Effect of Silicon and Mg Fertilizer Application to Acidic Soil on Paddy Yield
Effect of Silicon and Mg Fertilizer Application to Acidic Soil on Paddy Yield
Roshan Ali1, Afsar Ali2, Shamsher Ali2, Haroon Shahzad3, Noman Latif3, Muhammad Arshad Khan3*, Muhammad Waheed4, Ashraf Khan5 and Murad Ali6
1Agricultural Research Institute, Mingora, Swat, Khyber Pakhtunkhwa, Pakistan; 2Department of Soil and Environmental Sciences, Amir Muhammad Khan Campus Mardan, Pakistan; The University of Agriculture, Peshawar, Khyber Pakhtunkhwa, Pakistan; 3Arid Zone Research Centre, Pakistan Agricultural Research Council, Islamabad, Pakistan; 4The University of Agriculture Peshawar, Khyber Pakhtunkhwa, Pakistan; 5Vertebrate pest Management Program, Institute of Plant and Environmental Protection, NARC, Islamabad, Pakistan; 6Pir Mehr Ali Shah, Arid Agriculture University Rawalpindi, Pakistan.
Abstract | Feeding escalating population is challenge of the time with ever declining resources. To address this, issue several approaches are under consideration. Nutrient application/addition is one of the best known and adopted strategies. A field experiment was conducted at Agriculture Research Institute (ARI) Mingora Swat, Khyber Pakhtunkhwa in summer 2016 aiming the effect of silicon fertilizer applied to acidic soil on yield of paddy as paddy is mostly affected through lodging in Swat valley. The treatments consisted of control, 50 kg silicon ha-1, 100 kg silicon ha-1 and 150 kg silicon ha-1. Field had 12 plots with size of 12 m× 6 m = 72m2. The experiment was conducted in randomized complete block design (RCBD) with 4 treatments having three (03) replications. Rice (Oryza Sativa L.) variety JP 5 was tested. The maximum plant height (90 cm) was recorded in T4 when silicon was applied at the rate of 150kg ha-1, followed by plant height (85cm) of T3, treated with 100kg silicon ha-1. The data on 1000 grain weight and straw yield of rice crop revealed that there were non-significant (P>0.05) pair wise differences among the means of the treatments. The significant maximum biological yield (9299 kg ha-1), grain yield (3901 kg ha-1) and Harvest index (42 %) was obtained in T3 when silicon was applied at the rate of 100 kg ha-1. From these results, it can be concluded that the application of silicon @ 100 kg ha-1 was found the best for improving the rice growth, yield and yield components.

» **What to produce**
In the abstract on silicon fertilizer and paddy yield, which rice variety was tested?

» **Data section**
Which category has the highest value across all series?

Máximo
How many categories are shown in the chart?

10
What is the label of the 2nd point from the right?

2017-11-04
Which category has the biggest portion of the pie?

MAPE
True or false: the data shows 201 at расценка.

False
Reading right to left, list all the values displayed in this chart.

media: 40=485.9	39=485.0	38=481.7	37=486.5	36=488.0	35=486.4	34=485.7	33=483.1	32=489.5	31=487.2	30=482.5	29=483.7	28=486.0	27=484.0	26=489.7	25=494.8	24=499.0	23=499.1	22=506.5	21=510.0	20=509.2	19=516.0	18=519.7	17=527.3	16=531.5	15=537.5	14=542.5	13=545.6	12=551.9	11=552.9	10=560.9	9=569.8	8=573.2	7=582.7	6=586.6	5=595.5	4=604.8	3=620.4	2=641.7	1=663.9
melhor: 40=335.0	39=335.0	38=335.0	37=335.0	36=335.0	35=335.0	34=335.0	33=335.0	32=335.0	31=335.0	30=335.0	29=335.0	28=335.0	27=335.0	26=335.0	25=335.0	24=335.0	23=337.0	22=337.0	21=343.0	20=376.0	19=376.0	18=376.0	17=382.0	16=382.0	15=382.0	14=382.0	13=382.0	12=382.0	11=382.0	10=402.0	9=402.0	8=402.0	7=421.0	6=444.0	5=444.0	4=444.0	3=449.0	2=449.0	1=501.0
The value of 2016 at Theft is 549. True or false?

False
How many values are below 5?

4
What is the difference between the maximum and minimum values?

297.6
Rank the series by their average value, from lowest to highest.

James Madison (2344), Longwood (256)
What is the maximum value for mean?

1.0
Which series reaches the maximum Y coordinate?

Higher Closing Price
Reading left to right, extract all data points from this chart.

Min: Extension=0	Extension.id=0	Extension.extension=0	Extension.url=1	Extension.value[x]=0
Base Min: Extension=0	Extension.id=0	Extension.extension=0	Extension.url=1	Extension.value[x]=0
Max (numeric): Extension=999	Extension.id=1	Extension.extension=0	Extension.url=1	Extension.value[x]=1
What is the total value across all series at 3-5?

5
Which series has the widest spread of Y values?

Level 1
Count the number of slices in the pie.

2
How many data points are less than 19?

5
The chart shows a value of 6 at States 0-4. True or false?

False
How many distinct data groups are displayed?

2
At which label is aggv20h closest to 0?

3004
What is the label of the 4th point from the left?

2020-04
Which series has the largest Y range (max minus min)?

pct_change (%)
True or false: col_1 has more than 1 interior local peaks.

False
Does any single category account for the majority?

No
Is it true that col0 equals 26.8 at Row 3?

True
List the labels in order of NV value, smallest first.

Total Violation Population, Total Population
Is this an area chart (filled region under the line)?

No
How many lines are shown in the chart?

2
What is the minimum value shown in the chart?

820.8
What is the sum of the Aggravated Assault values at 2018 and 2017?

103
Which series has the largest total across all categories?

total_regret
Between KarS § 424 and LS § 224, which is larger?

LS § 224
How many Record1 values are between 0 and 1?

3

» **Written solution**
JP 5